Gordon R. Dickson – Childe Cycle 09 – Lost Dorsai

The great mass of the interstellar ship settled like a cautious mountain to the concrete two hundred yards off. It protruded a landing stair near its base like a metal leg, and the passengers began to disembark. The two policemen spotted their man immediately in the crowd.

“He’s big,” said Breagan, with the judicious ap-

praisal of someone safely on the sidelines, as the two of them moved forward.
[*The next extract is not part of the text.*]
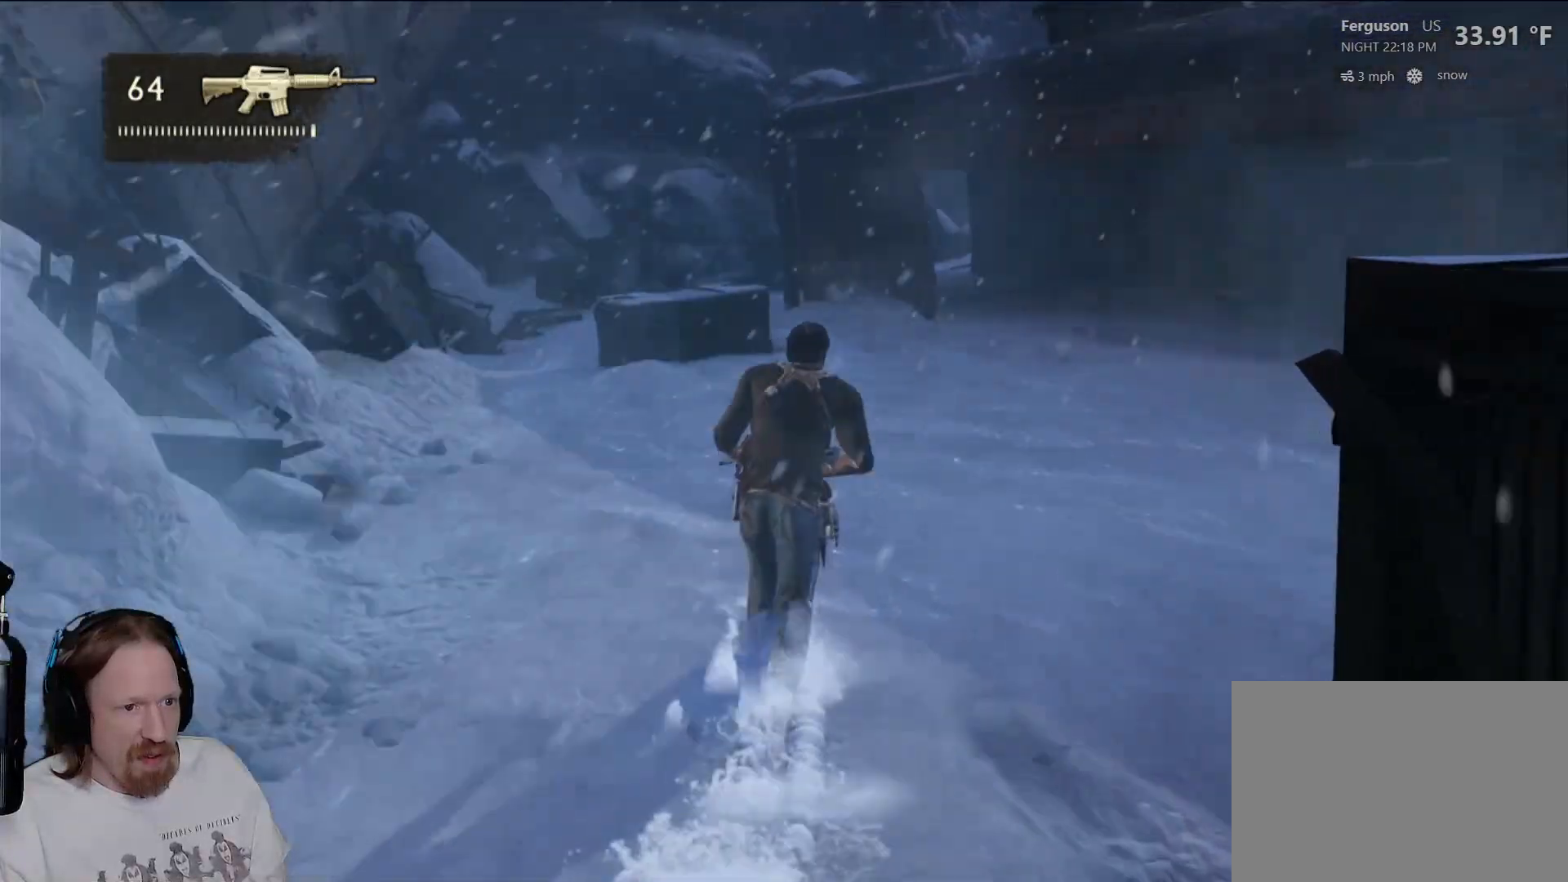
{"buttons": [], "left_stick": "up", "right_stick": "up", "events": [[350, "right_stick", "up"]]}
“They’re all big, these professional military men off the Dorsai world,” answered Tyburn, a little irritably, shrugging his shoulders against the cold, under his cloak. “They breed themselves that way.”

“I know they’re big,” said Breagan. “This one’s bigger.”

The first wave of passengers was rolling toward them now, their quarry among the mass. Tyburn and Breagan moved forward to meet him. When they got close they could see, even through the hissing sleet, every line of his dark, unchanging face looming above the lesser heights of the people around him, his mili­tary erectness molding the civilian clothes he wore un­til they might as well have been a uniform. Tyburn found himself staring fixedly at the tall figure as it came toward him. He had met such professional sol­diers from the Dorsai before, and the stamp of their breeding had always been plain on them. But this man was somehow more so, even than the others Tyburn had seen. In some way he seemed to be the spirit of the Dorsai, incarnate.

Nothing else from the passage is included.